Fakat mesele şu ki, bizzat “ezber bozmak lâzım” sözünün kendisi, manâlı bir şey söylemenin, yeni bir şey söylemenin yerine geçti, gitgide. Ezber bozmak, bir çeşit ezbere dönüştü. Gerçekten ezber bozabilmek için, galiba şu “ezber bozma” ezberini bozmak lâzım.

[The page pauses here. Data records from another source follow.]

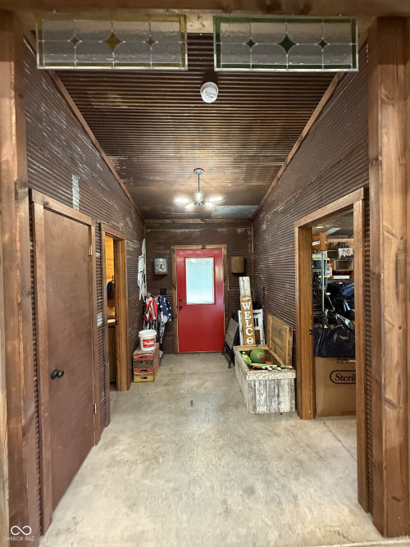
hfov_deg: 85.7
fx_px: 221
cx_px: 205
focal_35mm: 14
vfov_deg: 102.1
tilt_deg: +0.2
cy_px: 274
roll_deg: +1.5
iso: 640
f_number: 2.2
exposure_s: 1/60
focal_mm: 2.22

Herhangi bir şeyi bellemeyi lüzumsuz kılan dijital imkânların –başta da zikretmiştim- bir çeşit dijital demansa yol açtığı, bol yalanlı “güncellik” pervanesinin kısa vadeli hafızaya bile soluk aldırmadığı, uzun vadeli hafızayı delik deşik ettiği şu zamanda, bozulacak ezber mi kalır garibe?
Ezberin kök anlamına, hafızaya mukayyet olabilmek için bir ezbere ihtiyacımız var. “Gündem” esaretine, aktüalitenin gelgeçine karşı, devamlılığı ve sebatı ezbere almaya ihtiyacımız var. Haksızlık-hukuksuzluk karşısında, değer tanımazlık karşısında, hakikatin karartılması karşısında, adalet ezberine, insan hakları ezberine, düşünce özgürlüğü ezberine ihtiyacımız var. Şiirsizlik karşısında, ezberdeki şiire ihtiyacımız var.
Ezberin bereketine dair, yine İlhan Sami Çomak’la bitirelim.
Hayatı öğreniyordum hayatı öğreniyordum
Sizin unuttuğunuz yerden.
Ansızın yüzünü de ezberlerim belki
Kuyulara su veren gözünden senin.
[1] Nurullah Ataç: “Şiir ezberlemek,” Ne Yalan Söyleyeyim. Yapı Kredi Kültür Yayınları, İstanbul 2022, s. 183-184.
[2] Georg Steiner: Ein langer Samstag. Hoffmann und Campe, Hamburg 2016, s. 89.